* Source excerpt *
[FOM] Unschooled grammatical intuition v. theoretical identities

Hartley Slater slaterbh at cyllene.uwa.edu.au
Thu Oct 16 19:52:57 EDT 2003

Now Neil Tennant is getting enraged (FOM Digest Vol 10 Issue 23):

>Let's get clear ... Someone who cannot write down a correct formula of
>first-order logic to capture "there are exactly two Fs" is now telling us
>that his grammatical intuitions should prevail over the enormously
>fruitful theoretical identification of the natural numbers with the finite
>von Neumann ordinals ?

* Items *
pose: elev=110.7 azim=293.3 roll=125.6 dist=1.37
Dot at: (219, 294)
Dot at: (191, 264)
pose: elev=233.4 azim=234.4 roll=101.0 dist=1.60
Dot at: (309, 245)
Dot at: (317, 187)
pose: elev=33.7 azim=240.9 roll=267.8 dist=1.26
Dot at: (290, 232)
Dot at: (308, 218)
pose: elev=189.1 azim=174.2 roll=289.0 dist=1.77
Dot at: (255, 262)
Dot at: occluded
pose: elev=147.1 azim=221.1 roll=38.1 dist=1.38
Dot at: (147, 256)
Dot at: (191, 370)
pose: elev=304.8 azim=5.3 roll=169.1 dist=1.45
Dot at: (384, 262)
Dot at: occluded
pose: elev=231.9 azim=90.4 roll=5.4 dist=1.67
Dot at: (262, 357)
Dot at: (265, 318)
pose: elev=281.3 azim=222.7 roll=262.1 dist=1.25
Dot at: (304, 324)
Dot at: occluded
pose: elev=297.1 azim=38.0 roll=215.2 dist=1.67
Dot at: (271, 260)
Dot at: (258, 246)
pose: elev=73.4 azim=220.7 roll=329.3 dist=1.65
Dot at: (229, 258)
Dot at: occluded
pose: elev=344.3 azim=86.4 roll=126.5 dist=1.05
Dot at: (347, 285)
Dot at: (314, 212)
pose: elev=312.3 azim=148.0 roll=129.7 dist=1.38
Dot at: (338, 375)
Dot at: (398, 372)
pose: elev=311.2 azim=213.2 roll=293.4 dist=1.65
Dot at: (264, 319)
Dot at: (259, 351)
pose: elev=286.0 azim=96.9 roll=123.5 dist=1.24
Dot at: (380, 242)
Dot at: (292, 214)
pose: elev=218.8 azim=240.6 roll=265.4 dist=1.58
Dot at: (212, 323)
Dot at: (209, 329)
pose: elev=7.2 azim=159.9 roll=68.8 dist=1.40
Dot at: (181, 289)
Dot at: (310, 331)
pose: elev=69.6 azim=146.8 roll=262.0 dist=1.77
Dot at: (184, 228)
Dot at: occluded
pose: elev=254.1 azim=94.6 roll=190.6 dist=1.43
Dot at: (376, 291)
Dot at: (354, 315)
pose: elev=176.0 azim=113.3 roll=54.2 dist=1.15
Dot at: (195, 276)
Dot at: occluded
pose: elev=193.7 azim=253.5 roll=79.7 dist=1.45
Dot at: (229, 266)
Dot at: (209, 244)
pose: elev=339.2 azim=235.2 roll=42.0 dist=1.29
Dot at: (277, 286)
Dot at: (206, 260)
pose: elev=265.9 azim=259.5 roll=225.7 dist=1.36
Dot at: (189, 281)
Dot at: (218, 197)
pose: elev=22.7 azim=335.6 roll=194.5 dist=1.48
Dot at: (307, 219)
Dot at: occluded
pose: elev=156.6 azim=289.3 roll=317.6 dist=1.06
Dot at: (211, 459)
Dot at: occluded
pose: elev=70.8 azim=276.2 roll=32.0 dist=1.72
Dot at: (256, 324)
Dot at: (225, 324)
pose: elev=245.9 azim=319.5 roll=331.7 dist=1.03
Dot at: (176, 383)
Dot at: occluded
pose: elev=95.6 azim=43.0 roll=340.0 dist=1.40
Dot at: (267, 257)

* Requests *
- a) Format the lines of the entries as a numbered list, starting at the line that contains "pose: elev=33.7 azim=240.9" and ending at the line that contains "Dot at: (265, 318)", and leave out any blank lines.
- b) Continue the post on grammatical intuition and the von Neumann ordinals from the point where it stops.
The mailing-list post and the entries have no connection to each other.

* Results of the tasks *
- a)
1. pose: elev=33.7 azim=240.9 roll=267.8 dist=1.26
2. Dot at: (290, 232)
3. Dot at: (308, 218)
4. pose: elev=189.1 azim=174.2 roll=289.0 dist=1.77
5. Dot at: (255, 262)
6. Dot at: occluded
7. pose: elev=147.1 azim=221.1 roll=38.1 dist=1.38
8. Dot at: (147, 256)
9. Dot at: (191, 370)
10. pose: elev=304.8 azim=5.3 roll=169.1 dist=1.45
11. Dot at: (384, 262)
12. Dot at: occluded
13. pose: elev=231.9 azim=90.4 roll=5.4 dist=1.67
14. Dot at: (262, 357)
15. Dot at: (265, 318)

- b)
I am not unschooled; I was well taught; my teacher was Steen.  So 
have another try, Neil, at interpreting the formula I gave for 'There 
are exactly two Fs'.  (Hint: suppose that numbering variables has 

I grant you the latter is a very, *very* interesting issue, but only 
for this reason: it reflects on how few people want to get to grips 
with substantive issues.  It was quite remarkable how many people 
responded about this, but were not man enough to tackle my assertion 
'the theory of number has been mis-represented for 100 years'.  Faced 
with the fact that in, for example, '([n+1]x)Fx iff 
(Ex)(Fx.(ny)(Fy,-(y=x))', the 'n' is clearly a variable, people seem 
to have turned to some trivial pursuit, to avoid the anxiety which 
realisation of the dimension of the real issue would bring.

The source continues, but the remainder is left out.